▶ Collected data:
= Beginning of Section =
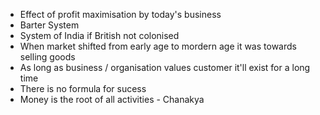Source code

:- Effect of profit maximisation by today's business
- Barter System
- System of India if British not colonised
- When market shifted from early age to mordern age it was towards selling goods
- As long as business / organisation values customer it'll exist for a long time
- There is no formula for sucess
- Money is the root of all activities - Chanakya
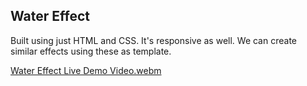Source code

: ## Water Effect

Built using just HTML and CSS. It's responsive as well. We can create similar effects using these as template.

[Water Effect Live Demo Video.webm](https://github.com/AAB007209/LAB/assets/62844406/fc584d0a-ea16-44a4-abe5-c320886d8ccb)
= End of Section =
▶ Your task:
All lines above that include the word "Water" must be copied into the answer.

▶ Result:
: ## Water Effect
[Water Effect Live Demo Video.webm](https://github.com/AAB007209/LAB/assets/62844406/fc584d0a-ea16-44a4-abe5-c320886d8ccb)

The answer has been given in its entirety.